Environ 1,3 à 3,8 millions de morts vietnamiens, selon les chercheurs, plus les pertes américaines et alliées.
Histoire éducative. Les chiffres de pertes sont des fourchettes documentées. Ce n’est pas un conseil opérationnel, ni un classement de nations, ni un mode d’emploi des armes ou des coups d’État.
Les décès de civils et de militaires vietnamiens dominent tout registre honnête. La large bande de 1,3 à 3,8 millions reflète de mauvais résultats et une politique de décompte.
Les blessés américains, la reconnaissance du syndrome de stress post-traumatique (une histoire médico-politique ultérieure) et les pertes australiennes et sud-coréennes se situent à côté de ce nombre plus important – et non à sa place.
Environ 1,3 à 3,8 millions, fourchette scientifique – le centre du grand livre.
Environ 58 000 ; blessé bien plus haut.
ROK environ 5 000 ; Australie 521 ; d'autres plus petits.
Bombardements et plus tard génocide (Cambodge) comme coûts régionaux liés.
Des centaines de milliers de boat people ; un coût démographique et un nouveau Vietnam d’outre-mer.
Bombardements, mobilisation et parti-État en guerre.
Le prix politique ; contrôle inégal, même au plus fort des États-Unis.
Trail et la « guerre secrète » – parmi les endroits les plus bombardés par habitant.

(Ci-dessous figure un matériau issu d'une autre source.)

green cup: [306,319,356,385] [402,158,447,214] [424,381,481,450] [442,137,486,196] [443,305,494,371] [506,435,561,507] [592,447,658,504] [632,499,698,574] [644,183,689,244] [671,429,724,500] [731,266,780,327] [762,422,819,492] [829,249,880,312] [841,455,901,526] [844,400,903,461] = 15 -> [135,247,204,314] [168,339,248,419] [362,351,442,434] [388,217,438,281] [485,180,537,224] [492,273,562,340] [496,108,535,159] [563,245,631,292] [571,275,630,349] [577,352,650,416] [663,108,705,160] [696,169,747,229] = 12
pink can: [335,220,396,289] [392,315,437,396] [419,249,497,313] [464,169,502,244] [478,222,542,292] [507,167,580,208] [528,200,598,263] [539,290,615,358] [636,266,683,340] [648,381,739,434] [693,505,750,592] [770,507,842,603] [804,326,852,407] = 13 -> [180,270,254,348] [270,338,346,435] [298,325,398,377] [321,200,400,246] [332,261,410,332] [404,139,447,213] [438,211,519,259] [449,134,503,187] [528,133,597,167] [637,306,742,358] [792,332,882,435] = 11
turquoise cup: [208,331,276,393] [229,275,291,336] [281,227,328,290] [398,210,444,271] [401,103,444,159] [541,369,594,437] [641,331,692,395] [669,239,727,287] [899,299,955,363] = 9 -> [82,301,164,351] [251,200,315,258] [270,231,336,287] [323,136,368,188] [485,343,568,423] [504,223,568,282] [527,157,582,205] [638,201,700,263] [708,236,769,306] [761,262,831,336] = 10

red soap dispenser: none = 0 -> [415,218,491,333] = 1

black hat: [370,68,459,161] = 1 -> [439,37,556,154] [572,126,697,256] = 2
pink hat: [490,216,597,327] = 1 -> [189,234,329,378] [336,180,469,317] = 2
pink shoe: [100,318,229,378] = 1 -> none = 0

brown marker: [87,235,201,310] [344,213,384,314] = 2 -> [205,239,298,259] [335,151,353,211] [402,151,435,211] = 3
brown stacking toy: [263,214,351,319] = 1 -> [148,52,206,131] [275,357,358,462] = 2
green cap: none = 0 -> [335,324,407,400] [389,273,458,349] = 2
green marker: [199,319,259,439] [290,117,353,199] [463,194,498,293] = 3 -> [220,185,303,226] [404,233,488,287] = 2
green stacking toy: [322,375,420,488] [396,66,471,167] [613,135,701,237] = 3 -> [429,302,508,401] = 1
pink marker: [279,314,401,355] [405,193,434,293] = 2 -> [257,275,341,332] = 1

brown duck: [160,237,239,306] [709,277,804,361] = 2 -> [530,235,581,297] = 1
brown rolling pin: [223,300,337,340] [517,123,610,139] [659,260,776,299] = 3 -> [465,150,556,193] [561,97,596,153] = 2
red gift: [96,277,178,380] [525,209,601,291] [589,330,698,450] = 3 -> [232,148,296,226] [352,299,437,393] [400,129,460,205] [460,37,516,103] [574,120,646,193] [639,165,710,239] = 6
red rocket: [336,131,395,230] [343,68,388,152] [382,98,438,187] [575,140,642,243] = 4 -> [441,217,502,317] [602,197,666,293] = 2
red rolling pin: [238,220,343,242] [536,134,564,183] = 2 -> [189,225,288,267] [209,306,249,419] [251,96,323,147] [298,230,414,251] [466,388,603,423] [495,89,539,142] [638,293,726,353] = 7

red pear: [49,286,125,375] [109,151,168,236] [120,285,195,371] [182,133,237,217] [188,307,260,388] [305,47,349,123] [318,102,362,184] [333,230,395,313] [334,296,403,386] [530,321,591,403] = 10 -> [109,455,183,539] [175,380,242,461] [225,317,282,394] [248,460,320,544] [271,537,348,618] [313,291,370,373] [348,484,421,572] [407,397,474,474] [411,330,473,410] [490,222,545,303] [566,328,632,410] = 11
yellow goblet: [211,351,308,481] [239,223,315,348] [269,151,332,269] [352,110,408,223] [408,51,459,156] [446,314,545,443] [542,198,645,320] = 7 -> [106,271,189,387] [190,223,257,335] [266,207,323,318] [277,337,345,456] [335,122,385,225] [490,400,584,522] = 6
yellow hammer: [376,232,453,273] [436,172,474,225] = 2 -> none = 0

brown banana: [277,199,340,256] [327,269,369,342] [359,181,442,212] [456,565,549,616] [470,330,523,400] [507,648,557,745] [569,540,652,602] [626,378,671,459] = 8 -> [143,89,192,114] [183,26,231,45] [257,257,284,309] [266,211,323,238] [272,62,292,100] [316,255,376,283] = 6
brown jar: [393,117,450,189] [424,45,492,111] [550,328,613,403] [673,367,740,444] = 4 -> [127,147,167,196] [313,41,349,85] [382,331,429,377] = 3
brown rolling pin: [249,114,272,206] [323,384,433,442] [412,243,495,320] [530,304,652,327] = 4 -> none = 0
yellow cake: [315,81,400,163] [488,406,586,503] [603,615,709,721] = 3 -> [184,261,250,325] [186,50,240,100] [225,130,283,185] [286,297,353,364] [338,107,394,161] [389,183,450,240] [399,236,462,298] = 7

Sihanouk, Lon Nol, incursion américaine, puis catastrophe des Khmers rouges.
La conscription, les campus et une crise des anciens combattants qui refondent la confiance entre civils et militaires.
Sociétés alliées avec leurs propres listes de victimes et débats ultérieurs.
Hélicoptères, chasseurs et boom des achats : une économie politique historique.
Aide soviétique et chinoise comme arrière industriel du PAVN.
Une force conçue autour de pièces de rechange et de munitions américaines.
Les bureaux de Saigon sont de facto une institution de la guerre.
Cadres VA et plus tard SSPT - une industrie de soins d'après-guerre.
Un secteur de nettoyage qui dure depuis des décennies dans les trois États.
La contamination par les dioxines et les UXO représentent des coûts qui durent des décennies dans les provinces centrales et le long du sentier.
La diaspora de réfugiés a refait la Californie, Sydney et Toronto autant qu’elle a vidé les villes du sud.